Saved data entries
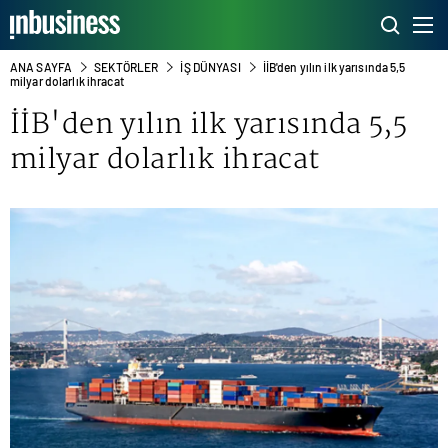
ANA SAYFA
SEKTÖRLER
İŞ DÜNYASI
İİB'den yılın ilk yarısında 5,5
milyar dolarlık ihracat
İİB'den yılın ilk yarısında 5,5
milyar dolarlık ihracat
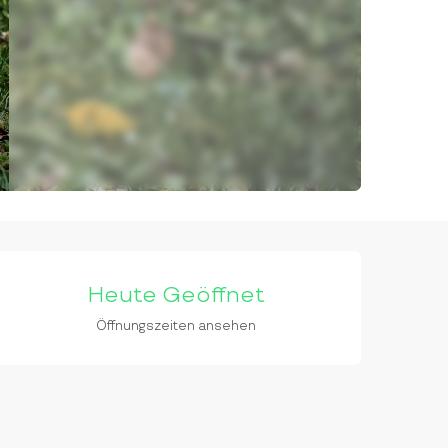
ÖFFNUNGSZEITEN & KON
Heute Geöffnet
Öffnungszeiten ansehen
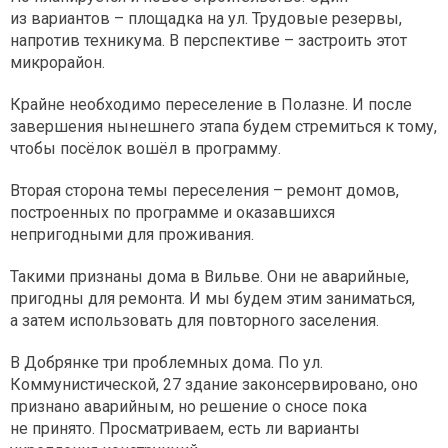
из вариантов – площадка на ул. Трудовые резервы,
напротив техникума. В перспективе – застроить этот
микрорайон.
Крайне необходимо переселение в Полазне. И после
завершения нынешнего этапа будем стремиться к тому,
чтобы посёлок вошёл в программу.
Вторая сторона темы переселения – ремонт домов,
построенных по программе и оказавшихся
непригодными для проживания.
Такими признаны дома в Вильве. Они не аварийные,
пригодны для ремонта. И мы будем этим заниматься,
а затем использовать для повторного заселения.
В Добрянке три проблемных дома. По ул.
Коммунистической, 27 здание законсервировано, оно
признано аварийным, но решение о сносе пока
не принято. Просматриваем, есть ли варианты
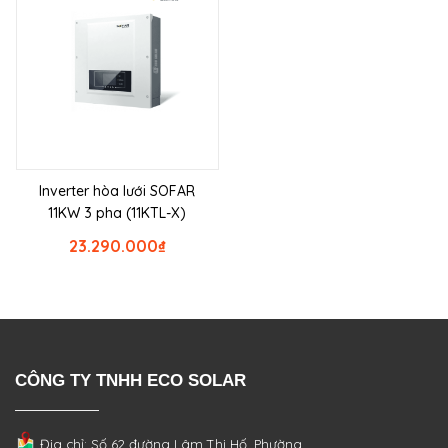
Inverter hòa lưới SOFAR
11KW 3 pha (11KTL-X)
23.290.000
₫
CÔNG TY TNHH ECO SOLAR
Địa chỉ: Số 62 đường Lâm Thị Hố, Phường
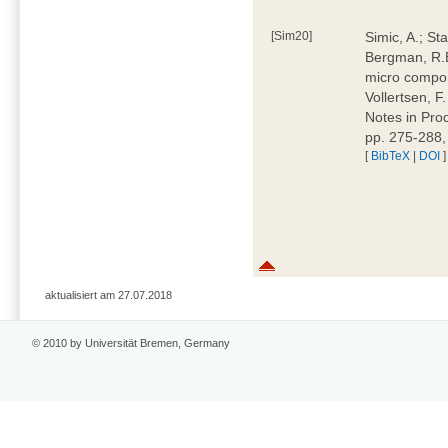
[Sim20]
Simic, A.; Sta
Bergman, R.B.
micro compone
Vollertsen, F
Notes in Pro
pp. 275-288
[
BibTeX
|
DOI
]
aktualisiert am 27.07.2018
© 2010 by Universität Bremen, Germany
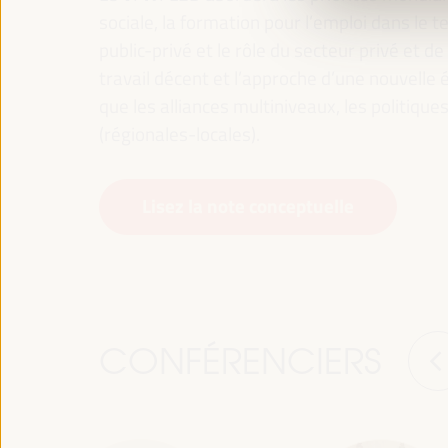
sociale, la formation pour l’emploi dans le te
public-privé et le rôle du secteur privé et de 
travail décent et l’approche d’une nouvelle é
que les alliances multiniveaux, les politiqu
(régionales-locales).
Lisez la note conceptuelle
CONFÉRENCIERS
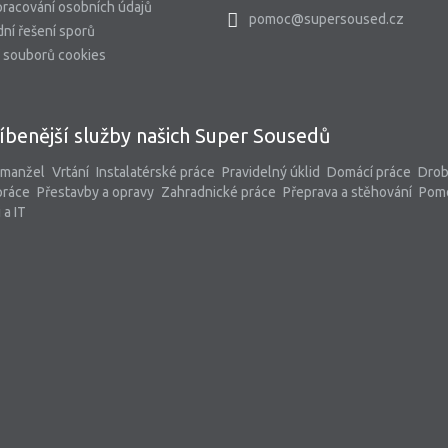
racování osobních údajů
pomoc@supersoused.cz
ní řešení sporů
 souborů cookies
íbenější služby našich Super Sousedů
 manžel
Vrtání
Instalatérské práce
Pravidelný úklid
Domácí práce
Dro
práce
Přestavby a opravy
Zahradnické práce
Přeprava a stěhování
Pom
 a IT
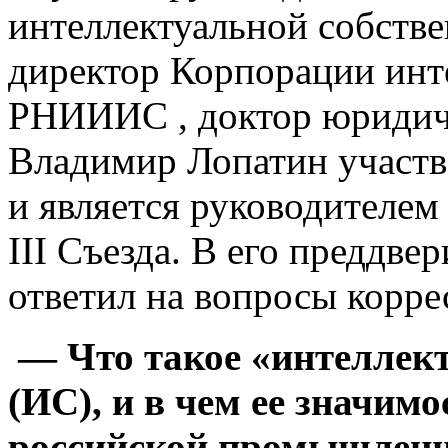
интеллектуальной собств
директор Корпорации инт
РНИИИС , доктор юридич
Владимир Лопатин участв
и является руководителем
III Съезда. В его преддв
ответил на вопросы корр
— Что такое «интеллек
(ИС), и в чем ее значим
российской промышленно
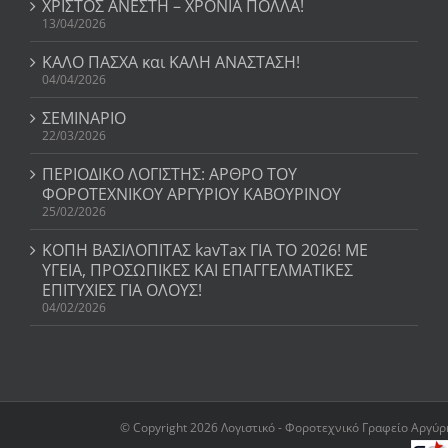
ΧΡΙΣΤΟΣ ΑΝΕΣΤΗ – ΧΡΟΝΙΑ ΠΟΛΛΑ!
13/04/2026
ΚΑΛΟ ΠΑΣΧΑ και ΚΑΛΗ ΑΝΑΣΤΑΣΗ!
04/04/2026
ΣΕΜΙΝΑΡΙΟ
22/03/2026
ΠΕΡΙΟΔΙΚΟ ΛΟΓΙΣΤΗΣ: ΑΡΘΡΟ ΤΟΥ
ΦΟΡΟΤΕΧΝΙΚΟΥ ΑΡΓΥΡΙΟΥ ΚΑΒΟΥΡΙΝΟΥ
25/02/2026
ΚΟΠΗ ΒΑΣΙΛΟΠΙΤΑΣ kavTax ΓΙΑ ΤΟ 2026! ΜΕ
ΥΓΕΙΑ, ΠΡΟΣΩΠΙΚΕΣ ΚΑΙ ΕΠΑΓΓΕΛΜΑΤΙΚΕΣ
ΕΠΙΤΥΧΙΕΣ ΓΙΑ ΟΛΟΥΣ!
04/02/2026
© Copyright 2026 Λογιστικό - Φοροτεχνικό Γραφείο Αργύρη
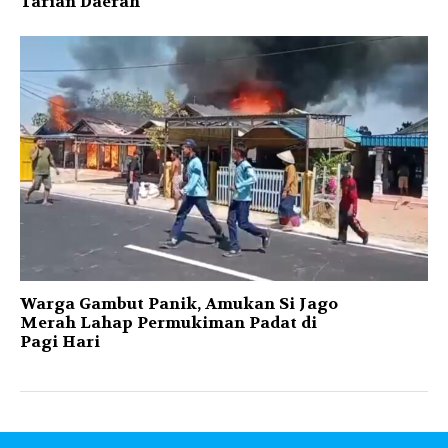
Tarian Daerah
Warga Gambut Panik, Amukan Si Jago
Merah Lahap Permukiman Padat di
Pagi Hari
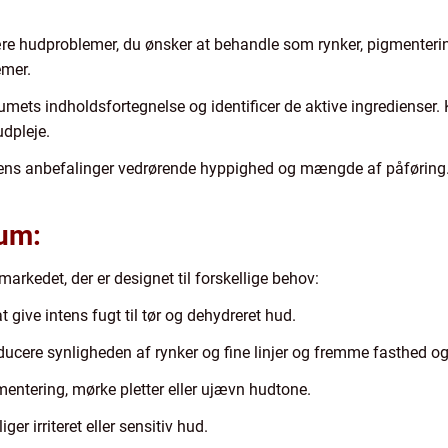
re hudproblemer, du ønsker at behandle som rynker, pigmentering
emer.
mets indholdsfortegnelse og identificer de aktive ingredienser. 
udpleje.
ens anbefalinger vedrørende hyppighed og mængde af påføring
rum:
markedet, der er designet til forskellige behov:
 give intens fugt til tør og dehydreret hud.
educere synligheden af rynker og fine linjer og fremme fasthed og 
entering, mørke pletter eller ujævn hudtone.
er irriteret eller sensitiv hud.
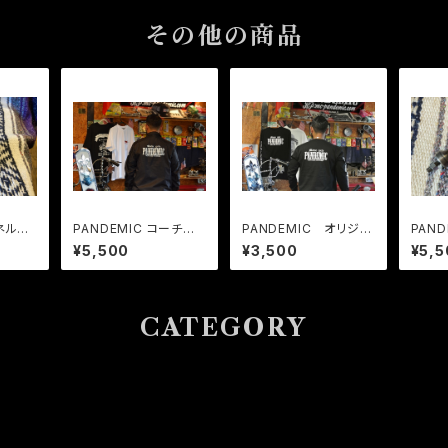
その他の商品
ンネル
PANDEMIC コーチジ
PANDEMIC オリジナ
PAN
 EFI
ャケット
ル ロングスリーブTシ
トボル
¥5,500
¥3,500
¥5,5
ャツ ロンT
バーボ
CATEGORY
---
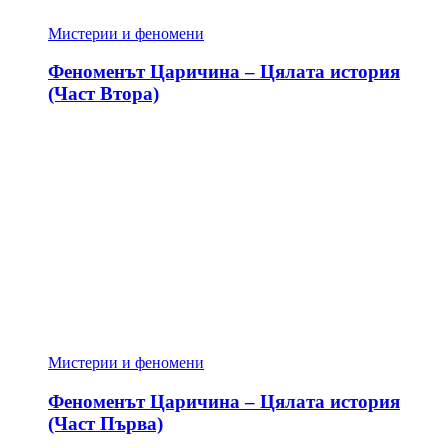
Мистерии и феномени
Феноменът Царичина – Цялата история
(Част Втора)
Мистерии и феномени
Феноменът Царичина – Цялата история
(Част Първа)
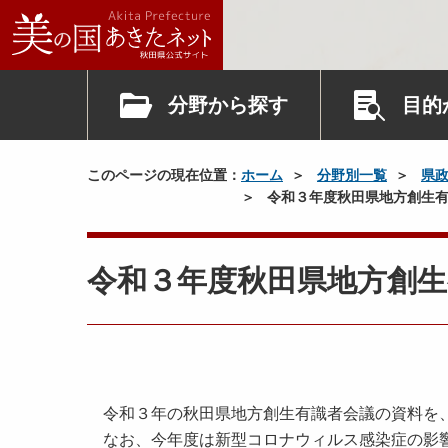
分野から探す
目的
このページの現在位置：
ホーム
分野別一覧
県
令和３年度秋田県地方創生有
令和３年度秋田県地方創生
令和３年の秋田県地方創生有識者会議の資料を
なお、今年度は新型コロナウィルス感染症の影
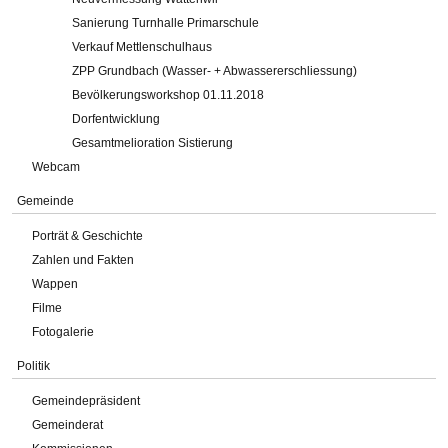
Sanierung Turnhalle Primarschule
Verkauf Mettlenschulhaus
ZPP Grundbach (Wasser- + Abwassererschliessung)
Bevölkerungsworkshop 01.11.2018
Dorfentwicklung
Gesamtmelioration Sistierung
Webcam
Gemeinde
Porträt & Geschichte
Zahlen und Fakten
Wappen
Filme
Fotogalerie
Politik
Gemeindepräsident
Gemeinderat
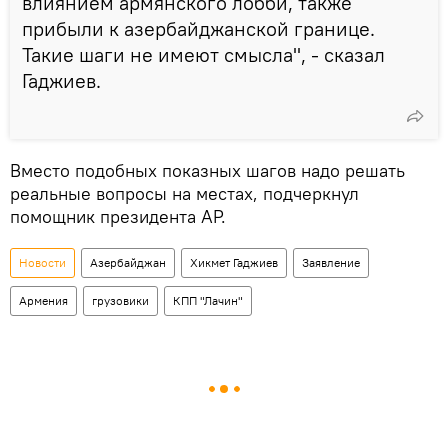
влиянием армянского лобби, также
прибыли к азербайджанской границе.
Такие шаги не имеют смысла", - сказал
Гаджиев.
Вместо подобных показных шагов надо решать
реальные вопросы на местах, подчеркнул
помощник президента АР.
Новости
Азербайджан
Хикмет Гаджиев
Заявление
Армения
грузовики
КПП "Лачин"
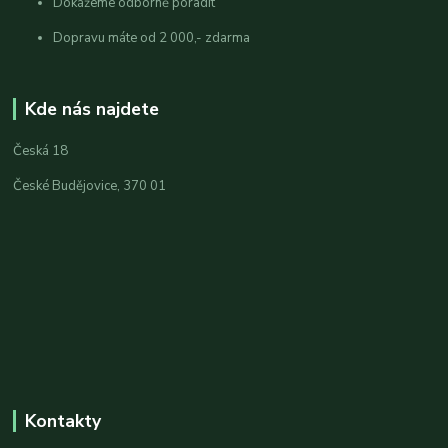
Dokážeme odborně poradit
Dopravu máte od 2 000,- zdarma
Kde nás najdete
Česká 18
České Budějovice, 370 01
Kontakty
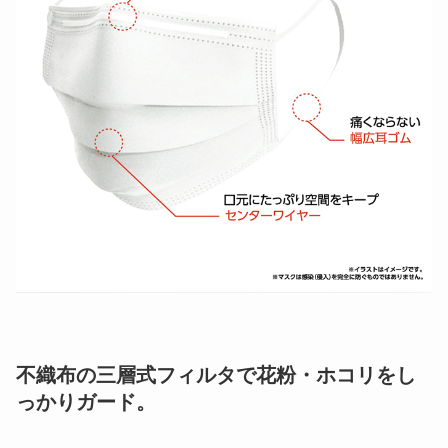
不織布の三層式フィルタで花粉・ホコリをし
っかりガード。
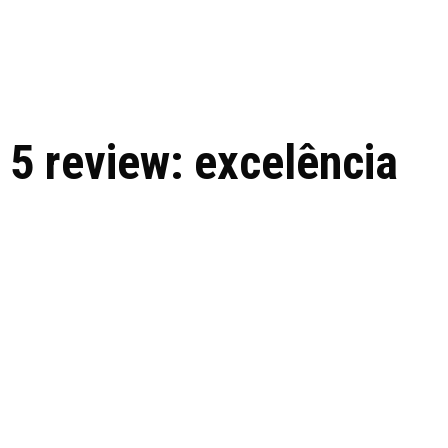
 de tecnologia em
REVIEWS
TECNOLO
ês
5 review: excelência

### TASK TO CARRY OUT
Without the pictures, give again exactly the lines above starting at the line containing "Přeprava a stěhování" and ending at the line containing "ΥΓΕΙΑ, ΠΡΟΣΩΠΙΚΕΣ ΚΑΙ ΕΠΑΓΓΕΛΜΑΤΙΚΕΣ".

### ANSWER SECTION
Přeprava a stěhování
Pom
 a IT
интеллектуальной собств
директор Корпорации инт
РНИИИС , доктор юридич
Владимир Лопатин участв
и является руководителем
III Съезда. В его преддв
ответил на вопросы корр
— Что такое «интеллек
(ИС), и в чем ее значим
российской промышленно
ΧΡΙΣΤΟΣ ΑΝΕΣΤΗ – ΧΡΟΝΙΑ ΠΟΛΛΑ!
13/04/2026
ΚΑΛΟ ΠΑΣΧΑ και ΚΑΛΗ ΑΝΑΣΤΑΣΗ!
04/04/2026
ΣΕΜΙΝΑΡΙΟ
22/03/2026
ΠΕΡΙΟΔΙΚΟ ΛΟΓΙΣΤΗΣ: ΑΡΘΡΟ ΤΟΥ
ΦΟΡΟΤΕΧΝΙΚΟΥ ΑΡΓΥΡΙΟΥ ΚΑΒΟΥΡΙΝΟΥ
25/02/2026
ΚΟΠΗ ΒΑΣΙΛΟΠΙΤΑΣ kavTax ΓΙΑ ΤΟ 2026! ΜΕ
ΥΓΕΙΑ, ΠΡΟΣΩΠΙΚΕΣ ΚΑΙ ΕΠΑΓΓΕΛΜΑΤΙΚΕΣ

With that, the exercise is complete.